● **WHAT YOU NEED TO DO**
Print, word for word, the records from the start through the line containing "What is the maximum value for 6.035?", including that line, and nothing more.

Short-answer chart tasks

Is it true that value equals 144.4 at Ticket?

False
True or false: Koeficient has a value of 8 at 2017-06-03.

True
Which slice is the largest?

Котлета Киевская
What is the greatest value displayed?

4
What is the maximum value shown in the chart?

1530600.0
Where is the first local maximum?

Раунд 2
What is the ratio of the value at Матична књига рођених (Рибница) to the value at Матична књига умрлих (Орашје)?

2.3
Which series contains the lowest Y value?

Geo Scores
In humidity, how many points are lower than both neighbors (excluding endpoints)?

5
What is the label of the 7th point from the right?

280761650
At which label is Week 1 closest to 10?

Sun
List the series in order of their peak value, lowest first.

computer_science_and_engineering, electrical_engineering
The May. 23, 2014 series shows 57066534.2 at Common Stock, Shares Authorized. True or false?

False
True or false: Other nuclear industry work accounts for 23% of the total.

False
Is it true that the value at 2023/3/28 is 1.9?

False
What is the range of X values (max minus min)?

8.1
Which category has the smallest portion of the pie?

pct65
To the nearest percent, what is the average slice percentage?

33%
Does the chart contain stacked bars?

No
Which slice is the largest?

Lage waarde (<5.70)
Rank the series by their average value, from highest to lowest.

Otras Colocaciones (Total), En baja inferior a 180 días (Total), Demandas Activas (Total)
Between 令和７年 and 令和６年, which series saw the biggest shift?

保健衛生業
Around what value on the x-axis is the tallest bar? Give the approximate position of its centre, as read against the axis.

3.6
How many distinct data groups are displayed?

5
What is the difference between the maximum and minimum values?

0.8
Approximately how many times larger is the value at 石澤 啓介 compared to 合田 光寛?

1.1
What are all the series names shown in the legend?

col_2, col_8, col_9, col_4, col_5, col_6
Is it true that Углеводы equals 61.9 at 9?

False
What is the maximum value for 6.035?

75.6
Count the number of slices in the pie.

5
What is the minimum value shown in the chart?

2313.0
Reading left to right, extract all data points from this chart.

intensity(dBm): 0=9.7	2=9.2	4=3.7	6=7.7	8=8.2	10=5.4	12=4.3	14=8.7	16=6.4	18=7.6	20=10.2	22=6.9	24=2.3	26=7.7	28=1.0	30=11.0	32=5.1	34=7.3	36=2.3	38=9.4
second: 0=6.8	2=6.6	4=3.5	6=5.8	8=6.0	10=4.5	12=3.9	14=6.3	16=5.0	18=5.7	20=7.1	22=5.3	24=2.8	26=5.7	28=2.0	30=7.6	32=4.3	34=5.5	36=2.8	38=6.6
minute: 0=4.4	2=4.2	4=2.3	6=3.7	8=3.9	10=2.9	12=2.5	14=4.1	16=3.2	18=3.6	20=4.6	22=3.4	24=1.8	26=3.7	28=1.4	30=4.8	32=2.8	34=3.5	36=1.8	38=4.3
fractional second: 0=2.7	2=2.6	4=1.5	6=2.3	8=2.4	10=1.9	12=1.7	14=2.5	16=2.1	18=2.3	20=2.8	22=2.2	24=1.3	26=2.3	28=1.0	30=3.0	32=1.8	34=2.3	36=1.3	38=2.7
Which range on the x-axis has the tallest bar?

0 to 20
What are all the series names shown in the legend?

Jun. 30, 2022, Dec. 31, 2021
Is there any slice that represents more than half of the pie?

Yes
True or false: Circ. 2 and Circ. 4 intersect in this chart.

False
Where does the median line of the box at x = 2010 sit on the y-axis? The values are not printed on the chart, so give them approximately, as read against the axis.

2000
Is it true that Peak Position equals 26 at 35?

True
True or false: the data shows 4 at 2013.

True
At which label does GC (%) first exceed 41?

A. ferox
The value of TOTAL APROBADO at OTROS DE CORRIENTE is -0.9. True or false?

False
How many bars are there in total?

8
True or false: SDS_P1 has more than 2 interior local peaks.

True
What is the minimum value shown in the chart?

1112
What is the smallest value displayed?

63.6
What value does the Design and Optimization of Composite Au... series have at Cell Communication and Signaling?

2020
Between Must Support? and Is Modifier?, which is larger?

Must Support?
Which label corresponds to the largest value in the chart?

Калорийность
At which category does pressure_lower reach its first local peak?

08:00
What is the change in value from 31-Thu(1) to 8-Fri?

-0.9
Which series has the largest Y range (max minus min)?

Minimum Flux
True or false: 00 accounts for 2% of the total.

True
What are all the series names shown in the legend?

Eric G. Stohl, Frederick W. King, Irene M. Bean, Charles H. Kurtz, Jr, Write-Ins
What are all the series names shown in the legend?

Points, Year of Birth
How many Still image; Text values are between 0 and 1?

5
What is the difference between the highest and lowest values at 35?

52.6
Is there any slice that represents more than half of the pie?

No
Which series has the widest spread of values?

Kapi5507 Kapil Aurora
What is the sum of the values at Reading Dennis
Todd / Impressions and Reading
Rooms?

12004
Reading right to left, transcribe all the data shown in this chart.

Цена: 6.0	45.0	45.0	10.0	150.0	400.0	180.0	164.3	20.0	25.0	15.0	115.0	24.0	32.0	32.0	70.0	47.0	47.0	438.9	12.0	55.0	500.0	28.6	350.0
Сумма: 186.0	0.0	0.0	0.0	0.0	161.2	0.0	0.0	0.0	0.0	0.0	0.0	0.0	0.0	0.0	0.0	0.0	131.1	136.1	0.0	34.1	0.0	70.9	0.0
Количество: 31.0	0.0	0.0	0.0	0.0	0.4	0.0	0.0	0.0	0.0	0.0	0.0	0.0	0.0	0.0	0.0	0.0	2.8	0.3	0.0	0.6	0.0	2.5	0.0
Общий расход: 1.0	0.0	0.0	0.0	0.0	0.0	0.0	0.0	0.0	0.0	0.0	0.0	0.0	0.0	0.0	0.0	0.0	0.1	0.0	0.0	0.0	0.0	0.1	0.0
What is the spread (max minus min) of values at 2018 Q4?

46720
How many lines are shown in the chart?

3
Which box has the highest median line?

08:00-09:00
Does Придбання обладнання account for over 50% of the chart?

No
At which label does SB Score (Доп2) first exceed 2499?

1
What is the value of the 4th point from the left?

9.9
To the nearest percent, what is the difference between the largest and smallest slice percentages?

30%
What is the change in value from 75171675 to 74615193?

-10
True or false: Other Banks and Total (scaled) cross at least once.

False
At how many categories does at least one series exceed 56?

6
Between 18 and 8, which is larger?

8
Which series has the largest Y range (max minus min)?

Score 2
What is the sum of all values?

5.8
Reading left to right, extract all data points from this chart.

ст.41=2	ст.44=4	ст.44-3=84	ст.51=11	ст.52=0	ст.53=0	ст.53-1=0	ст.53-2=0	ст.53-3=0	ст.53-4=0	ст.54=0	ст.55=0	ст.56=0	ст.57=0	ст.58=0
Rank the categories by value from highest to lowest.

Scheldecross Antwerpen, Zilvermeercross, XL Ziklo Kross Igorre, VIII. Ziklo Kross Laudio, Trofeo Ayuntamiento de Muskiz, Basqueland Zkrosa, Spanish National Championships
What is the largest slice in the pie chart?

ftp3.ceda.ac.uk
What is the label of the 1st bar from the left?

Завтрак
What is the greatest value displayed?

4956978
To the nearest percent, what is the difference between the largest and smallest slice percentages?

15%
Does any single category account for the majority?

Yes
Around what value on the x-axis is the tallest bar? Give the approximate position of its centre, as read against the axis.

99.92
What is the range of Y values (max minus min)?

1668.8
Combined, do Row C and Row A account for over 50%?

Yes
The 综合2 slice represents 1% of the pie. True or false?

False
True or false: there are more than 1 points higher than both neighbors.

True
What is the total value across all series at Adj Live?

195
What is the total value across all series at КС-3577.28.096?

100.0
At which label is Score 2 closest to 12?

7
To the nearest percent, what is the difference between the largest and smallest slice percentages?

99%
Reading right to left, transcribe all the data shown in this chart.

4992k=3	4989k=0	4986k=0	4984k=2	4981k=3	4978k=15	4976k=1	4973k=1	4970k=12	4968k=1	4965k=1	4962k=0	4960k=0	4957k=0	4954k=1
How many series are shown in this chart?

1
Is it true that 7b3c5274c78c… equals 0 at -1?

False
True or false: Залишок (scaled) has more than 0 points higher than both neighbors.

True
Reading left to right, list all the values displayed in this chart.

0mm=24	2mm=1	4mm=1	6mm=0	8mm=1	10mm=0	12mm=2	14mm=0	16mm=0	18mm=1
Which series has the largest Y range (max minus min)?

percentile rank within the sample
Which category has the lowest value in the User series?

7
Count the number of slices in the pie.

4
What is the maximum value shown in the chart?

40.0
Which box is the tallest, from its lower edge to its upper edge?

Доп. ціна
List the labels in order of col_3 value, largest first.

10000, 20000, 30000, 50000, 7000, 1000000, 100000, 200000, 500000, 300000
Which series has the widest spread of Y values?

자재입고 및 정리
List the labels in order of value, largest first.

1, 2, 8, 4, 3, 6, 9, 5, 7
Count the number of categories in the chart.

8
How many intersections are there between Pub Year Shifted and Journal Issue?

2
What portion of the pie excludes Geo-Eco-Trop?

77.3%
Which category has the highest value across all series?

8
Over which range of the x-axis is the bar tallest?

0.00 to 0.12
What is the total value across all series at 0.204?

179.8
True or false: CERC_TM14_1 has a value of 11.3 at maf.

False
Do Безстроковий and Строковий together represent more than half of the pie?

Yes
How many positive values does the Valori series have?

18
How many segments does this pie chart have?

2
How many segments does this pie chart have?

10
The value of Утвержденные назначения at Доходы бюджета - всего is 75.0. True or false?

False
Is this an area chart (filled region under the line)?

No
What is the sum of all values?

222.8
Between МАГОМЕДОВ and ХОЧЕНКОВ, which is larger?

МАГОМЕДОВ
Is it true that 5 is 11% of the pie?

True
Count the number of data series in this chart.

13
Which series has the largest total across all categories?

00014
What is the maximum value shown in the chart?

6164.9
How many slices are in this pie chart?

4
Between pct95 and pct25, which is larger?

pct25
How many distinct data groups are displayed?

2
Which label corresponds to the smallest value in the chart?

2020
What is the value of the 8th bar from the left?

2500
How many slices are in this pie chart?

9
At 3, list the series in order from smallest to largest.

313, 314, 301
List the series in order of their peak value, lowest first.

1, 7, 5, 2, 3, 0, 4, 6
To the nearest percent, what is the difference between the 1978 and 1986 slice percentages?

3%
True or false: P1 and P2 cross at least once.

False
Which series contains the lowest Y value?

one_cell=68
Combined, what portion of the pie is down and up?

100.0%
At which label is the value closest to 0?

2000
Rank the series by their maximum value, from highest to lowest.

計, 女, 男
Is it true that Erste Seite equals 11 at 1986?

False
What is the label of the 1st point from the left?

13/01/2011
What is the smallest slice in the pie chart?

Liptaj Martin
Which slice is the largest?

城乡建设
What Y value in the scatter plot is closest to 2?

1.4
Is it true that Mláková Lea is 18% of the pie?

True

● **RESPONSE TO THE TASK**
Is it true that value equals 144.4 at Ticket?

False
True or false: Koeficient has a value of 8 at 2017-06-03.

True
Which slice is the largest?

Котлета Киевская
What is the greatest value displayed?

4
What is the maximum value shown in the chart?

1530600.0
Where is the first local maximum?

Раунд 2
What is the ratio of the value at Матична књига рођених (Рибница) to the value at Матична књига умрлих (Орашје)?

2.3
Which series contains the lowest Y value?

Geo Scores
In humidity, how many points are lower than both neighbors (excluding endpoints)?

5
What is the label of the 7th point from the right?

280761650
At which label is Week 1 closest to 10?

Sun
List the series in order of their peak value, lowest first.

computer_science_and_engineering, electrical_engineering
The May. 23, 2014 series shows 57066534.2 at Common Stock, Shares Authorized. True or false?

False
True or false: Other nuclear industry work accounts for 23% of the total.

False
Is it true that the value at 2023/3/28 is 1.9?

False
What is the range of X values (max minus min)?

8.1
Which category has the smallest portion of the pie?

pct65
To the nearest percent, what is the average slice percentage?

33%
Does the chart contain stacked bars?

No
Which slice is the largest?

Lage waarde (<5.70)
Rank the series by their average value, from highest to lowest.

Otras Colocaciones (Total), En baja inferior a 180 días (Total), Demandas Activas (Total)
Between 令和７年 and 令和６年, which series saw the biggest shift?

保健衛生業
Around what value on the x-axis is the tallest bar? Give the approximate position of its centre, as read against the axis.

3.6
How many distinct data groups are displayed?

5
What is the difference between the maximum and minimum values?

0.8
Approximately how many times larger is the value at 石澤 啓介 compared to 合田 光寛?

1.1
What are all the series names shown in the legend?

col_2, col_8, col_9, col_4, col_5, col_6
Is it true that Углеводы equals 61.9 at 9?

False
What is the maximum value for 6.035?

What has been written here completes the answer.